Song by Jeff Buckley

from the album Grace
- Released: August 23, 1994
- Studio: Bearsville Studios (Woodstock, New York)
- Genre: Alternative rock; post-rock; psychedelic rock;
- Length: 5:26
- Label: Columbia
- Songwriters: Jeff Buckley; Mick Grøndahl; Matt Johnson;
- Producer: Andy Wallace

= Dream Brother =

"Dream Brother" is a song by American musician Jeff Buckley, featured on his only studio album Grace. Written by Buckley, bassist Mick Grøndahl and drummer Matt Johnson, it was written as an urge for a friend of his, Chris Dowd of Fishbone fame, not to walk out on his pregnant girlfriend in a similar way to Buckley's own father, Tim Buckley, as evidenced in the chorus, "Don't be like the one who made me so old/Don't be like the one who left behind his name/'Cause they're waiting for you like I waited for mine/And nobody ever came".

Jeff Buckley notes:

It's a song about a friend of mine, who's led a rather excessive life... He is in trouble. This song is for him. I know what self-destruction can lead to, and I have tried to warn him. But I am one big hypocrite because when I called him up and told him about the song I'd written, that same night I took an overdose of hash and woke up the next day feeling terrible. It is very hard not to give in to one's negative feelings.
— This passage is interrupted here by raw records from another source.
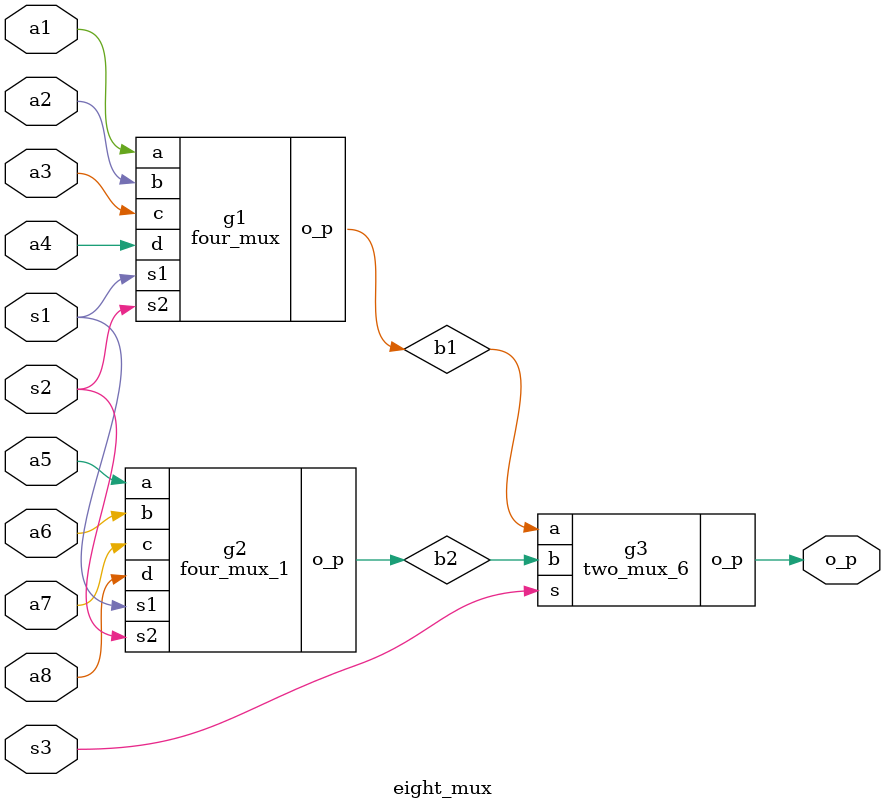
<source format=v>


// Verification Directory fv/eight_mux 

module two_mux(o_p, a, b, s);
  input a, b, s;
  output o_p;
  wire a, b, s;
  wire o_p;
  MX2X1 g24(.A (a), .B (b), .S0 (s), .Y (o_p));
endmodule

module two_mux_1(o_p, a, b, s);
  input a, b, s;
  output o_p;
  wire a, b, s;
  wire o_p;
  MX2X1 g24(.A (a), .B (b), .S0 (s), .Y (o_p));
endmodule

module two_mux_2(o_p, a, b, s);
  input a, b, s;
  output o_p;
  wire a, b, s;
  wire o_p;
  MX2X1 g24(.A (a), .B (b), .S0 (s), .Y (o_p));
endmodule

module four_mux(o_p, a, b, c, d, s1, s2);
  input a, b, c, d, s1, s2;
  output o_p;
  wire a, b, c, d, s1, s2;
  wire o_p;
  wire b1, b2;
  two_mux g1(b1, a, b, s1);
  two_mux_1 g2(b2, c, d, s1);
  two_mux_2 g3(o_p, b1, b2, s2);
endmodule

module two_mux_3(o_p, a, b, s);
  input a, b, s;
  output o_p;
  wire a, b, s;
  wire o_p;
  MX2X1 g24(.A (a), .B (b), .S0 (s), .Y (o_p));
endmodule

module two_mux_4(o_p, a, b, s);
  input a, b, s;
  output o_p;
  wire a, b, s;
  wire o_p;
  MX2X1 g24(.A (a), .B (b), .S0 (s), .Y (o_p));
endmodule

module two_mux_5(o_p, a, b, s);
  input a, b, s;
  output o_p;
  wire a, b, s;
  wire o_p;
  MX2X1 g24(.A (a), .B (b), .S0 (s), .Y (o_p));
endmodule

module four_mux_1(o_p, a, b, c, d, s1, s2);
  input a, b, c, d, s1, s2;
  output o_p;
  wire a, b, c, d, s1, s2;
  wire o_p;
  wire b1, b2;
  two_mux_3 g1(.o_p (b1), .a (a), .b (b), .s (s1));
  two_mux_4 g2(.o_p (b2), .a (c), .b (d), .s (s1));
  two_mux_5 g3(.o_p (o_p), .a (b1), .b (b2), .s (s2));
endmodule

module two_mux_6(o_p, a, b, s);
  input a, b, s;
  output o_p;
  wire a, b, s;
  wire o_p;
  MX2X1 g24(.A (a), .B (b), .S0 (s), .Y (o_p));
endmodule

module eight_mux(o_p, a1, a2, a3, a4, a5, a6, a7, a8, s1, s2, s3);
  input a1, a2, a3, a4, a5, a6, a7, a8, s1, s2, s3;
  output o_p;
  wire a1, a2, a3, a4, a5, a6, a7, a8, s1, s2, s3;
  wire o_p;
  wire b1, b2;
  four_mux g1(b1, a1, a2, a3, a4, s1, s2);
  four_mux_1 g2(b2, a5, a6, a7, a8, s1, s2);
  two_mux_6 g3(o_p, b1, b2, s3);
endmodule


</source>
Life is total chaos.

The title was also used for a biography of Jeff and Tim Buckley, written posthumously by journalist David Browne, as well as an album featuring covers of some of their most famous by several artists including The Magic Numbers and Sufjan Stevens.

==Covers==
The song was covered by English progressive metal band TesseracT on their Perspective EP. The song has been performed by jazz pianist Brad Mehldau in various arrangements over the years. A version appears on is 10 Years Solo Live record. In October 2024, the song was remixed by Russian-German electronic music producer Zedd on Telos.